You are viewing a plain text version of this content. The canonical link for it is here.
Posted to dev@xalan.apache.org by bu...@apache.org on 2002/10/23 20:11:08 UTC
DO NOT REPLY [Bug 13897] New: -
Reuse parser and cache XML schema in XalanC
DO NOT REPLY TO THIS EMAIL, BUT PLEASE POST YOUR BUG
RELATED COMMENTS THROUGH THE WEB INTERFACE AVAILABLE AT
<http://nagoya.apache.org/bugzilla/show_bug.cgi?id=13897>.
ANY REPLY MADE TO THIS MESSAGE WILL NOT BE COLLECTED AND
INSERTED IN THE BUG DATABASE.
http://nagoya.apache.org/bugzilla/show_bug.cgi?id=13897
Reuse parser and cache XML schema in XalanC
Summary: Reuse parser and cache XML schema in XalanC
Product: XalanC
Version: 1.4.x
Platform: All
OS/Version: All
Status: NEW
Severity: Enhancement
Priority: Other
Component: XalanC
AssignedTo: xalan-dev@xml.apache.org
ReportedBy: thomas.cherel@ascentialsoftware.com
It would be nice to expose in XalanC the latest Xerces features to cache
analyzed schema to be reused accross multiple parsing/validation.
It would also mean the reuse of the same parser instance for multiple XSLT
processing in XalanC and even within specific XSLT function such as the
document() one.
Here is a short version of an email exchange in the mailing list describing
the issue with more details as well as providing a "workaround" to do it.
-----Original Message-----
From: David N Bertoni/Cambridge/IBM [mailto:david_n_bertoni@us.ibm.com]
Sent: Tuesday, October 22, 2002 4:35 PM
To: xalan-c-users@xml.apache.org
Subject: RE: Schema validation performance
Hi Thomas,
You can use Xerces to parse a document without switching to the internal
interfaces. Here's some pseudo-code, which I haven't tested, but which
should give you an idea of what you need to do:
void
parse(
const InputSource& theInputSource,
XalanCompiledStylesheet* theStylesheet,
const XSLTResultTarget& theResultTarget)
{
SAX2XMLReader* const theReader = XMLReaderFactory::createXMLReader();
XalanTransformer theTransformer;
XalanDocumentBuilder* const theBuilder =
theTransformer.createDocumentBuilder();
theReader->setContentHandler(theBuilder.getContentHandler());
theReader->setLexicalHandler(theBuilder.getLexicalHandler());
theReader->setDTDHandler(theBuilder.getDTDHandler());
const XalanDOMString
reuseGrammar("http://apache.org/xml/features/validation/reuse-grammar");
const XalanDOMString
namespacePrefixes("http://xml.org/sax/features/namespace-prefixes");
theReader->setFeature(reuseGrammar.c_str(), true);
theReader->setFeature(namespacePrefixes.c_str(), true);
theReader->parse(theInputSource)
delete theReader;
theTransformer.transform(*theBuilder, theStylesheet, theResultTarget); }
Of course, since I'm not really re-using the parser, it doesn't used the
cached grammar, but it gives you an idea of how you can do this. The only
drawback is that document brought into the transformation through the
document() function will not use this parser instance, and so will not use
the cached grammar.
Dave
-----Original Message-----
From: Thomas Cherel
Until it gets added to Xalan, is there any way I can use the Xerces
interface directly? For example, today, I can provide to Xalan an already
parsed document (a DOM tree). Can I use the new Xerces API to generate such
a DOM tree (and reuse schema/grammar for the validation that will be done at
that time), and then pass it to Xalan (that will take care of the XSLT
processing only)?
Thomas
-----Original Message-----
From: David N Bertoni/Cambridge/IBM [mailto:david_n_bertoni@us.ibm.com]

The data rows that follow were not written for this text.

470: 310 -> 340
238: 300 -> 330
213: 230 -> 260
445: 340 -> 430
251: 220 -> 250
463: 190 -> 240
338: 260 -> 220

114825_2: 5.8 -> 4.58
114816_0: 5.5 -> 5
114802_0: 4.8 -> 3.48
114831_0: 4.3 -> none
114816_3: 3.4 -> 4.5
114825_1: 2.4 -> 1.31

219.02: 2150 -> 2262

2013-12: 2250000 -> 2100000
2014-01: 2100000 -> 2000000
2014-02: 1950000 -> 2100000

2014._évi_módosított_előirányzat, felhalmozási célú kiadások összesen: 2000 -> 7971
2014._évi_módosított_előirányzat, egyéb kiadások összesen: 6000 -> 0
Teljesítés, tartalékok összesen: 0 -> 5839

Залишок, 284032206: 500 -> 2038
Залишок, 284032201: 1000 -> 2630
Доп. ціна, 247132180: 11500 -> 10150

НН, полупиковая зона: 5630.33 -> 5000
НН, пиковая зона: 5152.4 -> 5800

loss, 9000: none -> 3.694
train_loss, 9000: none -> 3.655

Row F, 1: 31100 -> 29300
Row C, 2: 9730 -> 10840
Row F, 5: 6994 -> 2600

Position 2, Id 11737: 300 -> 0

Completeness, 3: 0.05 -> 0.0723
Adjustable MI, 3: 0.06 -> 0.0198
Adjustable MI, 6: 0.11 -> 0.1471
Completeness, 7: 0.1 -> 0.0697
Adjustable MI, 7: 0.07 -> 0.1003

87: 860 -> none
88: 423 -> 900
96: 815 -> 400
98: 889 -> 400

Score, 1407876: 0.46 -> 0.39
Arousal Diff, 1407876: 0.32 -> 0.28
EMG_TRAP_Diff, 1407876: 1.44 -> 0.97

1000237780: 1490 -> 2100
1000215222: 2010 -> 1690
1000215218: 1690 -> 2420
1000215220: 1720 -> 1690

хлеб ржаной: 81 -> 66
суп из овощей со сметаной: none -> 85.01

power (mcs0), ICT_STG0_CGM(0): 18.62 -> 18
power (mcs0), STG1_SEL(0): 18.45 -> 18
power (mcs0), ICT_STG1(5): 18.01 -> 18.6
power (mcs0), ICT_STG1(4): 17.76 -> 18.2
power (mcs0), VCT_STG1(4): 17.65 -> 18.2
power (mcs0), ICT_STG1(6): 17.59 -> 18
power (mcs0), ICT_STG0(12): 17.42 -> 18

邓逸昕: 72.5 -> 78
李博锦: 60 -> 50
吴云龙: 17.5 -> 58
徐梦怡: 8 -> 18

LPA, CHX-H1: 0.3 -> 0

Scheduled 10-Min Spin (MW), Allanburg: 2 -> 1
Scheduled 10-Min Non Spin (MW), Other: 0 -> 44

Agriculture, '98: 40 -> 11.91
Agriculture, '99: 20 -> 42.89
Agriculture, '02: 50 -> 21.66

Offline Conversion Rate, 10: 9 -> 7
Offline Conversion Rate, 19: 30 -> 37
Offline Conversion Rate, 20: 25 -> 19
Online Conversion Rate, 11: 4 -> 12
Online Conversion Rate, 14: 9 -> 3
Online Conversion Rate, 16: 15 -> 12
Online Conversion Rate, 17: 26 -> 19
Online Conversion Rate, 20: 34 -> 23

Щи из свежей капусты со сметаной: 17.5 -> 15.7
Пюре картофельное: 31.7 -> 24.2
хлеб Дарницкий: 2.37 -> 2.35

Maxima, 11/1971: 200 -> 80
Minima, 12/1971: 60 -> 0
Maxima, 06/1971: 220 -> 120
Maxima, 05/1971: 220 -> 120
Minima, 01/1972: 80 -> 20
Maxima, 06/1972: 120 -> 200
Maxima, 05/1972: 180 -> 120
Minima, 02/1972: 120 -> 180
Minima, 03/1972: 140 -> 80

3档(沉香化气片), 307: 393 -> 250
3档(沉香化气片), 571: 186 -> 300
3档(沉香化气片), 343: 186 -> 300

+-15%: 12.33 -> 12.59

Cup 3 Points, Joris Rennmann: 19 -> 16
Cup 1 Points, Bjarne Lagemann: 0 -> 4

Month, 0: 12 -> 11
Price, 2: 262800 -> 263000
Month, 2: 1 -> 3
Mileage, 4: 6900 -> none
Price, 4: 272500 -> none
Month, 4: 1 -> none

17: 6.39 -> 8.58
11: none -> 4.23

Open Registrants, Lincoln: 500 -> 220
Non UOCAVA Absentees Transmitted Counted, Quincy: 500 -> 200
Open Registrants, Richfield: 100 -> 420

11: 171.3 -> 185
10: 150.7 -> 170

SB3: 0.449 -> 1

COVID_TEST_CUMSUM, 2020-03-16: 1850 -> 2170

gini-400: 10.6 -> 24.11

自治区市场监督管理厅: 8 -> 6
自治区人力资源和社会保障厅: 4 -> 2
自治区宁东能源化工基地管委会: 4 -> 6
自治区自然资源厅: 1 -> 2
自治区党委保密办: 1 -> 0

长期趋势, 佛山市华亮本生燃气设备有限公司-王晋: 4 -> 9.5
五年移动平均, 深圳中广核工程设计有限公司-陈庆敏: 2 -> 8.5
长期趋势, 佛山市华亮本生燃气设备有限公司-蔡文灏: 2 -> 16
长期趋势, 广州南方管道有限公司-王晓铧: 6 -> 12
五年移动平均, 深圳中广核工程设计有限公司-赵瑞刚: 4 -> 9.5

Sent: Tuesday, October 22, 2002 1:19 PM
To: xalan-c-users@xml.apache.org
Subject: Re: Schema validation performance
Hi Thomas,
With the latest Xerces, you can prime a parser instance with a particular
schema, then have it re-use that schema over and over again. You can also
have it re-use a grammar for every document it parses. However, these
interfaces are new and still experimental, so I don't have much experience
using them.
We don't expose lots of the Xerces parser interfaces because it gets very
burdensome to do so. However, this one is probably worth doing, so you
might want to enter a Bugzilla request for an enhancement.
Dave
-----Original Message-----
From: Thomas Cherel
When processing an XML document (applying a style sheet), I can turn on the
validation of the XML document against its schema. Is there any way (or may
be this is already done under the cover) to cache the XML schema for
validation of other XML documents?
What I mean is that if I process a bunch of XML documents in sequence, and
all of them are using the same XML schema, it will be nice if the schema is
downloaded and analyzed only once instead of for each document.